Beltany is 145 feet across and has 64 stones (originally there would have been at least 80 stones) of varying height and width enclosing an earthen platform. The stones are large with some more than 6 feet in height. The centre is greatly disturbed and most likely was the result of digging by locals in the 1700s for available loose stones to build farmsteads and field boundaries. This evidence was given orally to the Ordnance Survey field officers in 1830s which is written into the OS records. It states that locals recalled the removal of vast heaps of stone and sepulchral type graves with bones. The boulder wall close to the circle may support this evidence and the mention in OS early maps of ‘Tops Village’ at the foot of the hill. The enigmatic Stone Circle is situated on the summit of Tops Hill, the anglicized Gaelic word meaning ‘the lighting of a ceremonial torch’. Several stones are cupmarked. One in particular, the triangle stone on NE is decorated with circular incisions or cup marks visible to naked eye. Other stones have what appears to be replicated star constellations. The heavy stones on NW lean outwards possibly from pressure of the earlier debris and boulders removed in 1700s or due to depletion of earthen bank.

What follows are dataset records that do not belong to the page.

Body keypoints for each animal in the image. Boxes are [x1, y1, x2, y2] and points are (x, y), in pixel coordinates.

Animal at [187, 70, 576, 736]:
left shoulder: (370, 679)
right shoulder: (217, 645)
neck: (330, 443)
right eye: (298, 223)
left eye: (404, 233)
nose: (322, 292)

This was a ritual site associated with marking the agricultural Celtic year – the summer and winter Solstices and Equinox. The Celtic Ritual Year was in 4 parts – Beltaine (May), Samhain (November) the main parts and Imbolg (February) and Lughnasa (August).
Beltany may be linked to marking both sunrise and sunset at these important ritual and ceremonial events in the year. It may also have a lunar orientation, yet to be calculated.

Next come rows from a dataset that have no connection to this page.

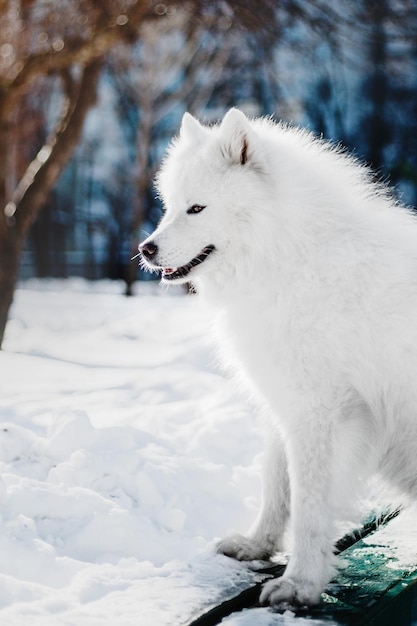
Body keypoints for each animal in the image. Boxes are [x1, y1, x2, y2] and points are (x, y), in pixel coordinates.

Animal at [139, 107, 416, 604]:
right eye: (169, 207)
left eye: (197, 208)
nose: (145, 249)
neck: (288, 255)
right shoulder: (281, 404)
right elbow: (275, 488)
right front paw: (258, 546)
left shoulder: (318, 414)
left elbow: (308, 505)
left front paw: (301, 583)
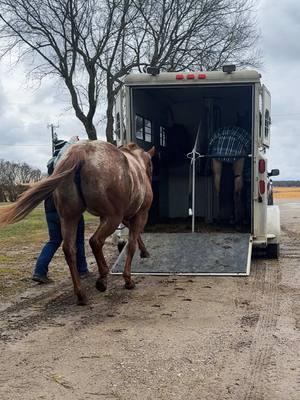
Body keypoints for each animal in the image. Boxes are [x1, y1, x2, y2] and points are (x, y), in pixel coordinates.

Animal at [0, 140, 155, 304]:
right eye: (151, 166)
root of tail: (81, 151)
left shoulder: (126, 216)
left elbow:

A single ‘outlier’ stone about 2 metres high stands to the southeast of the circle. It probably had some function related to the rituals or ceremonies in the circle. Or it may be one of the several line standing stones found in fields around the slopes of Tops hill and valley.

A carved stone head (flat to back) is believed to have come from lands around Beltany and thought to have functioned as either a mask or a mould from which ceremonial masks were fashioned in bronze or even gold. It is in the vaults at the National Museum in Dublin. These megaliths indicate that this landscape was marked out and used as a sacred and ritual site for several millennia.

It has been suggested that the name of the site is linked to the Celtic festival of fertility known as 'Beltane', the anglicised name for the Gaelic May Day festival, commonly held on 1 May and historically, widely observed throughout Ireland, Scotland and the Isle of Man. In Irish the name for the festival day is Lá Bealtaine, in Scottish Gaelic Là Bealltainn and in Manx Gaelic Laa Boaltinn/Boaldyn.